Смущенный внезапной, едва ли заслуженной похвалой, за искренностью её угадывая некий тайный расчет, он особенно отмети эту бесцеремонность и почувствовал себя в своем кабинете чужим.

Бросив кисти, а с ними и занавесь, опершись рукой о перекладину рамы окна, он не находил, что ему делать, уда себя деть, и поглядывал то на призрачный круг, изображавший собой петербургское солнце, которое не имело достаточно силы, чтобы пробиться сквозь ровную белесую мглу, вновь затянувшую небо, то на Дружинина, который перепрыгивал со строки на строку небольшими узкими провалившимися в глазницы глазами, на его изысканно-холеные руки, красиво державшие лист, дрожавший мелко и часто, на его неподвижное смуглое больное лицо, на его неширокий, по-английски повязанный галстук, и с волнением ждал, когда будет вынесен окончательный приговор.

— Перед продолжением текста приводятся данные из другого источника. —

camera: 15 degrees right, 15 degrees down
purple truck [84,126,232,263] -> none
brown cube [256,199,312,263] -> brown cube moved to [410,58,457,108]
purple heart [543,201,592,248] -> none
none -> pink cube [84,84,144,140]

С изящной небрежностью откинув последний листок, Александр Васильевич посмеялся сухим игривым смешком, картинно поднялся, расправляя неширокие плечи, прошел, закинув голову, клонясь всем телом к левому боку, прямо к окну, сделал с чопорной важностью, не меняясь в лице, английское рукопожатие, слабо двинув дряблыми пальцами, и сказал с шутливой, словно бы искренней радостью:

– Здравствуйте, мой друг.

Приподняв брови, наморщив лоб, открыто глядя выпуклыми глазами, Иван Александрович ответил с тем же словно бы радостным шутовством:

– Здравствуйте, мой друг.

Александр Васильевич сделал улыбку, показав ему зубы.

Иван Александрович тоже подвигал губами в ответ.

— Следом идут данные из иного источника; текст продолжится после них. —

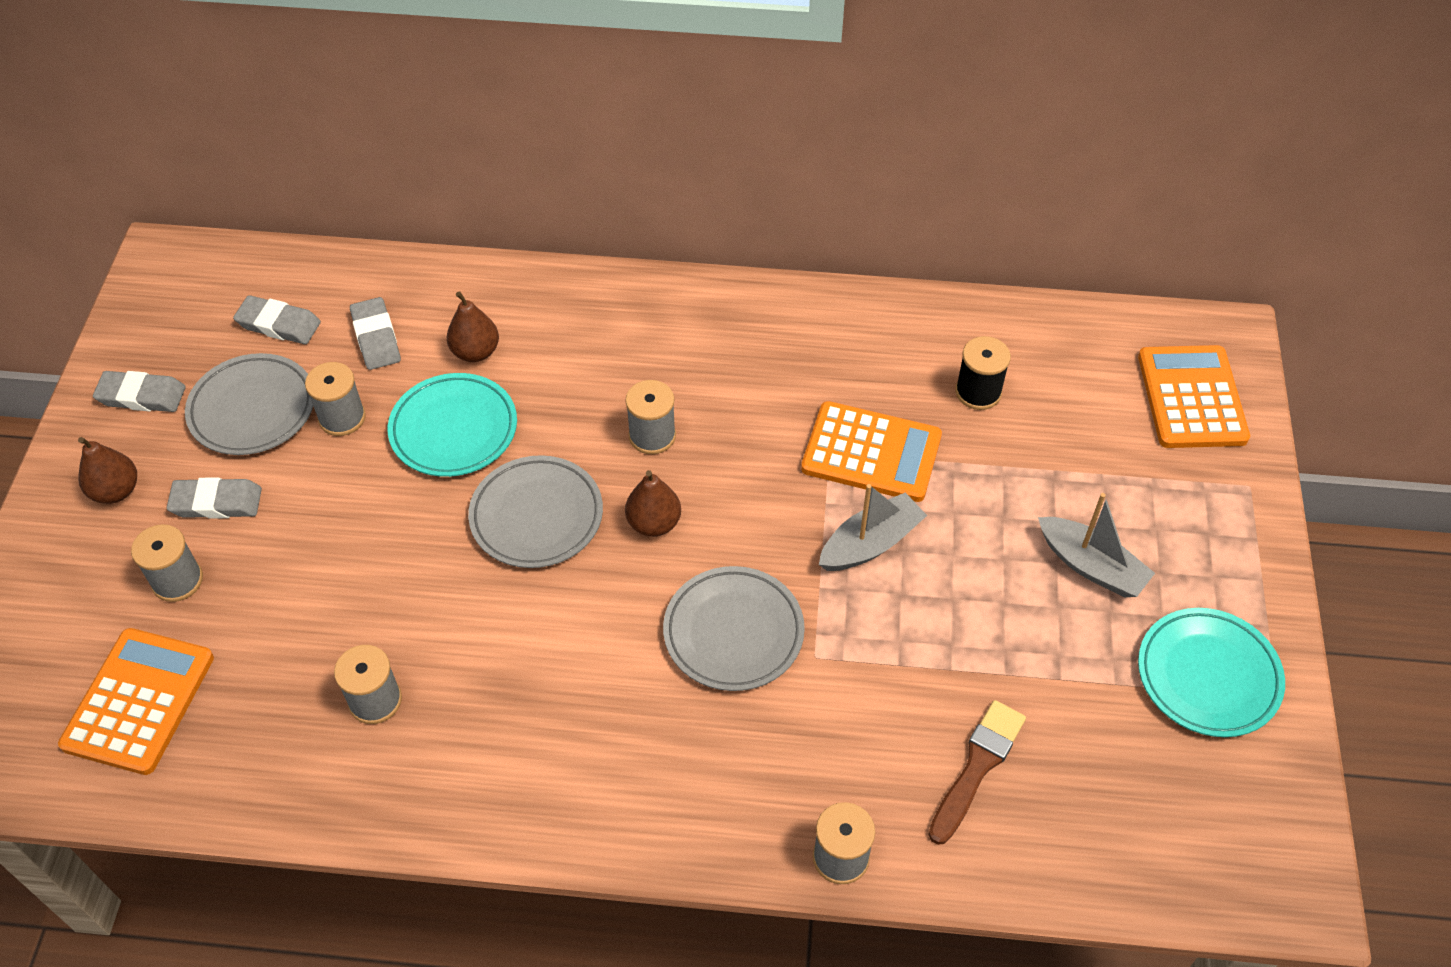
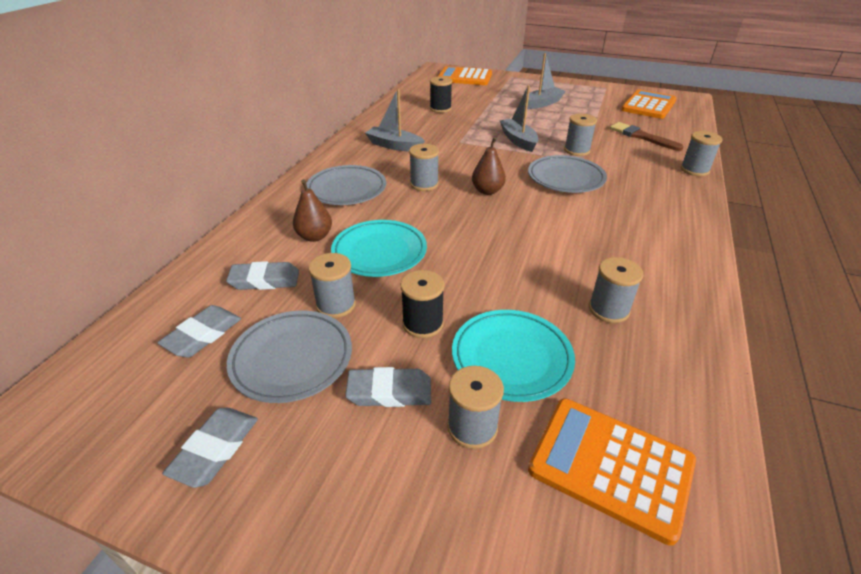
camera: 75 degrees left, 15 degrees down
brown pear [78,437,137,504] -> none
grey eraser [166,477,262,519] -> grey eraser turned 75 degrees clockwise [345,367,431,407]
grey plate [468,455,603,568] -> grey plate moved to [306,165,386,205]
orange calculator [801,401,942,502] -> orange calculator moved to [621,90,676,119]
turquoise plate [1138,608,1285,737] -> turquoise plate moved to [452,310,575,402]
none -> grey boat [365,89,425,152]
none -> black spool [400,270,445,338]
none -> grey spool [564,114,597,156]

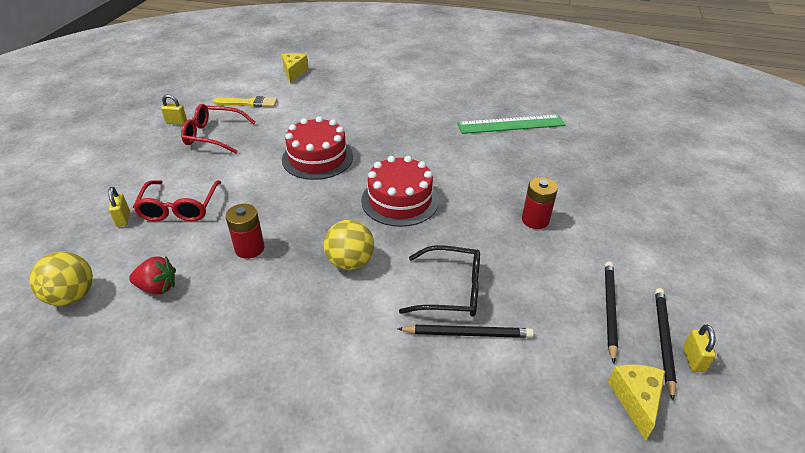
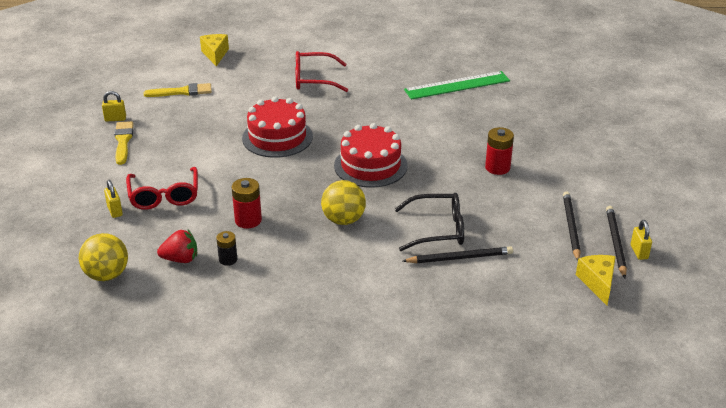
camera: 10 degrees left, 5 degrees down
red glasses [181,104,256,153] -> red glasses moved to [296,51,348,92]
none -> yellow brush [114,121,134,165]
none -> black battery [216,231,237,266]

Тщедушное тело Александра Васильевича казалось чересчур велико для его аккуратной, закинутой назад головы, английская круглая стрижка делала её ещё меньше, лицо оставалось неподвижным, а в щелках припухших от бессонницы век острыми льдинками блестели глаза.

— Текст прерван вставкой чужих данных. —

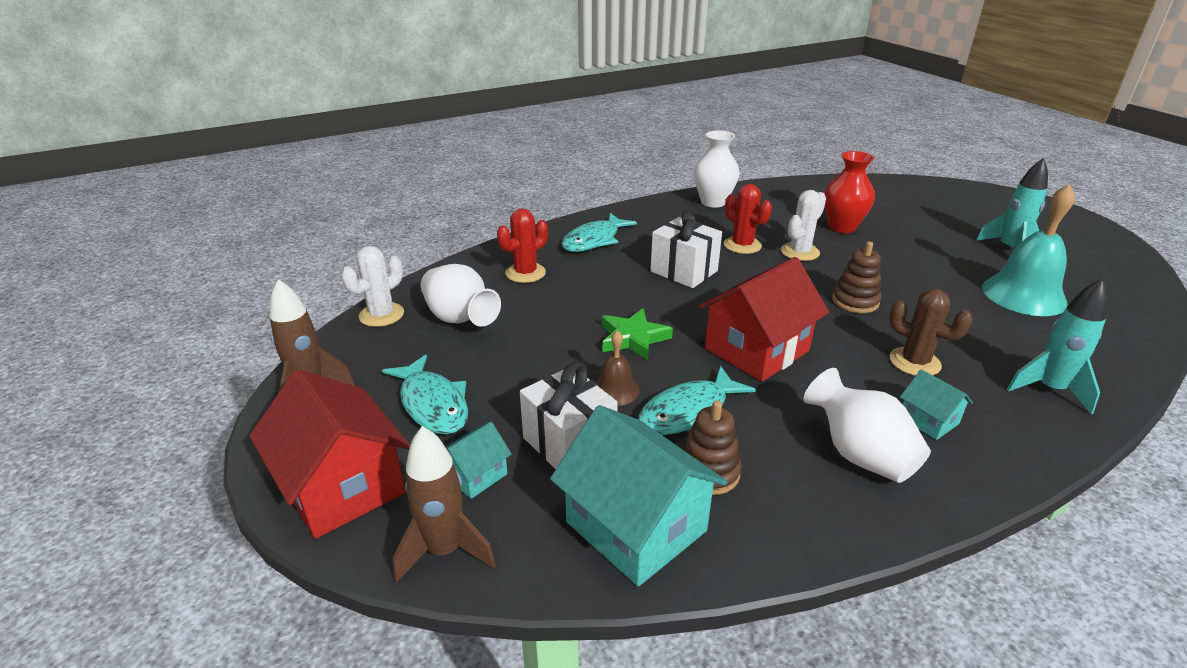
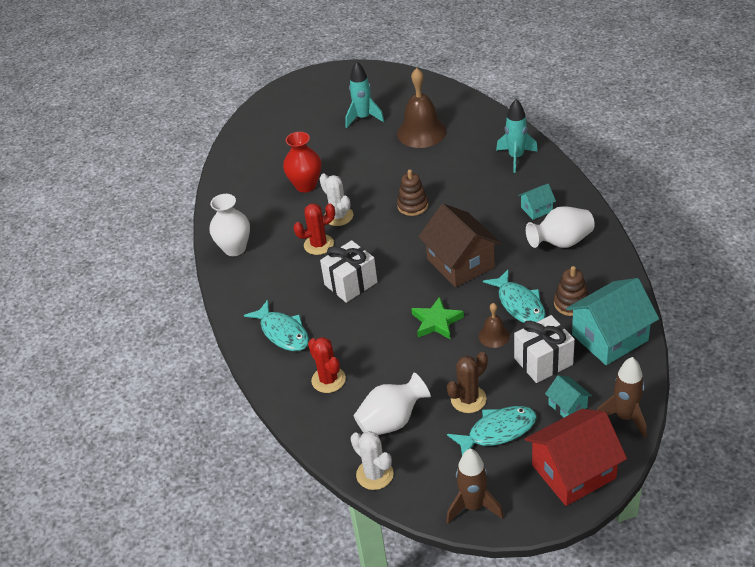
camera: 75 degrees left, 10 degrees up
red house [699,257,829,382] -> brown house [418,204,501,287]
brown cactus [889,289,973,376] -> brown cactus moved to [447,352,488,413]
turquoise bell [982,184,1075,316] -> brown bell [397,68,447,148]

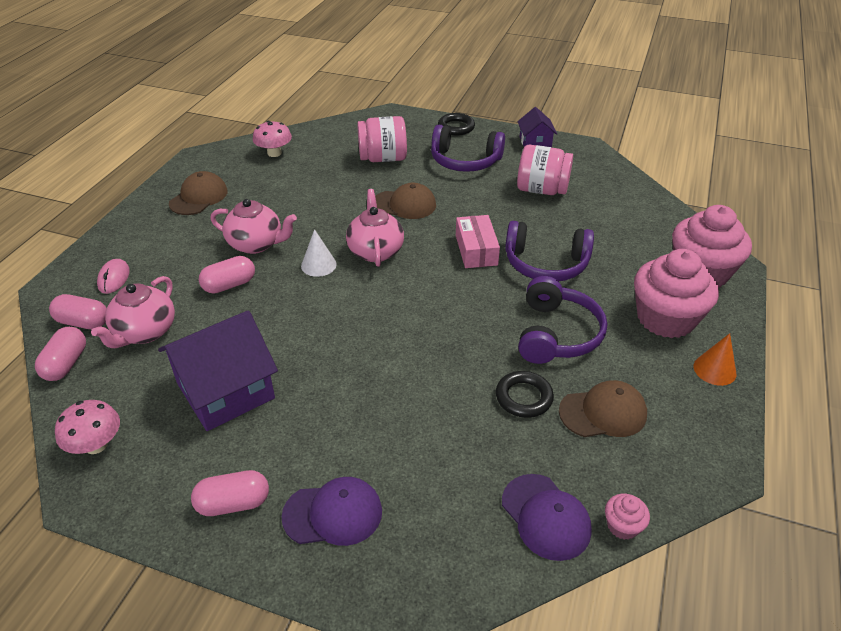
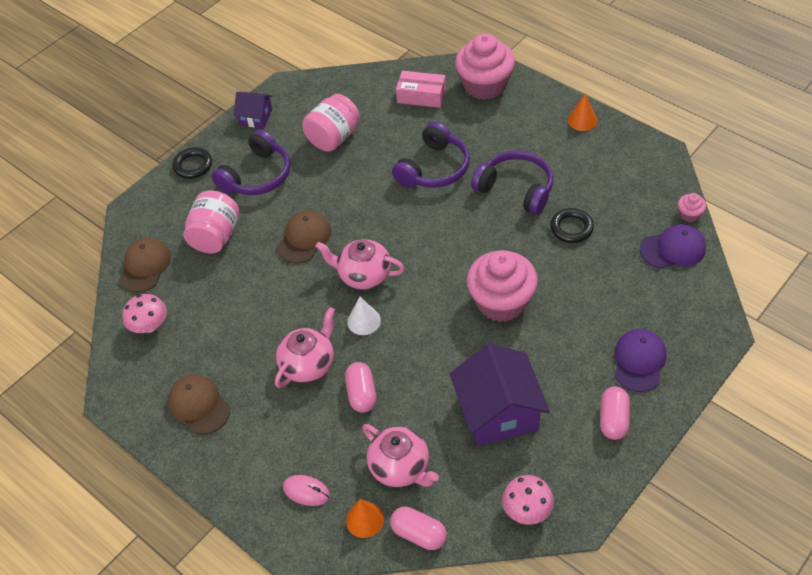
camera: 65 degrees left, 10 degrees up
pink capsule [49,294,107,329] -> orange cone [346,499,384,538]
pink box [456,215,500,268] -> pink box moved to [396,71,446,108]
brown cap [559,380,647,437] -> brown cap moved to [119,238,171,292]
pink cupcake [634,249,719,338] -> pink cupcake moved to [467,250,538,322]

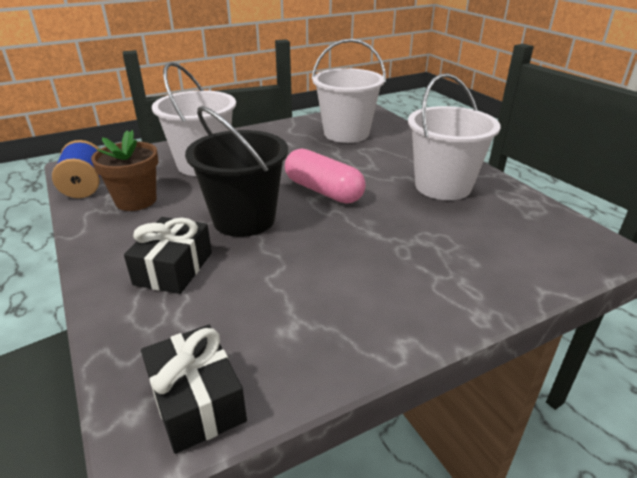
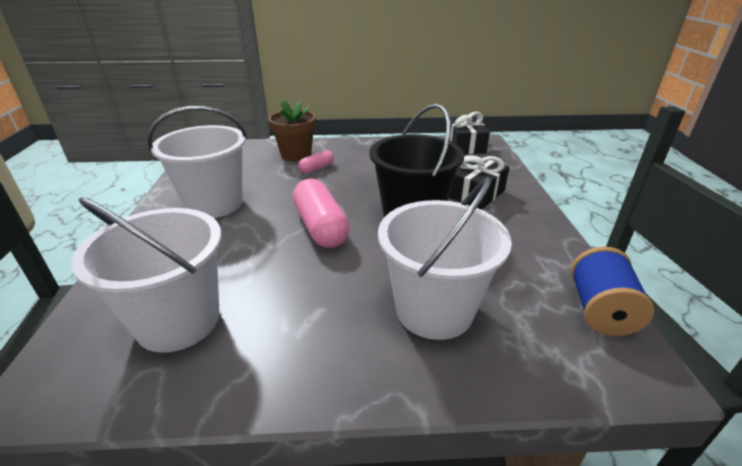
camera: 155 degrees left, 0 degrees up
brown flower pot [91,130,158,211] -> brown flower pot moved to [268,100,316,161]
none -> pink capsule [298,150,334,173]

Изящно откинув полу тесного сьюта, держа левую руку в кармане брюк, сверкая белоснежной твердой манжетой, другой рукой слегка касаясь, точно похлопав его по плечу, Александр Васильевич слабым голосом медленно произнес:

– Нынче я завидую вам. Я сам на себя не похож. Этот месяц я сбился с толку и, как оно всегда бывает со мной, чувствуя угрызения и печаль. Работаю мало, худо сплю или, лучше сказать, много валяюсь, ничего не читаю, сам нездоров от простуды и периодических завалов в кишках. Одним словом, дело неладно. Вчера, например, поднялся в одиннадцать, едва присел за статью о Тургеневе, два господина явились по поводу статей для журнала. Затем появился Печаткин. Против прошлогоднего у нас оказывается подписчиков лишних до шестисот. Это недурно, однако болтовня тянулась до двух часов. Затем к Харламовой. С ней беседовал с полчаса. Затем, после долгой езды, у Дюссо обедал с Александрой Петровной, моим новым предметом, вы не знакомы ещё. Затем домой. Переоделся во фрак. Отправился к Блоку и говорил там по делу об Обольянинове. Оттуда к Щербатову. У Щербатова не оказалось приема. Оттуда домой, зайдя по дороге к Владимиру Майкову, который сказал, что вся книжка цензуру прошла. Дома разделся и успел написать полстранички. Что же это за жизнь, смею спросить? Что тут ладного или разумного или хотя бы забавного?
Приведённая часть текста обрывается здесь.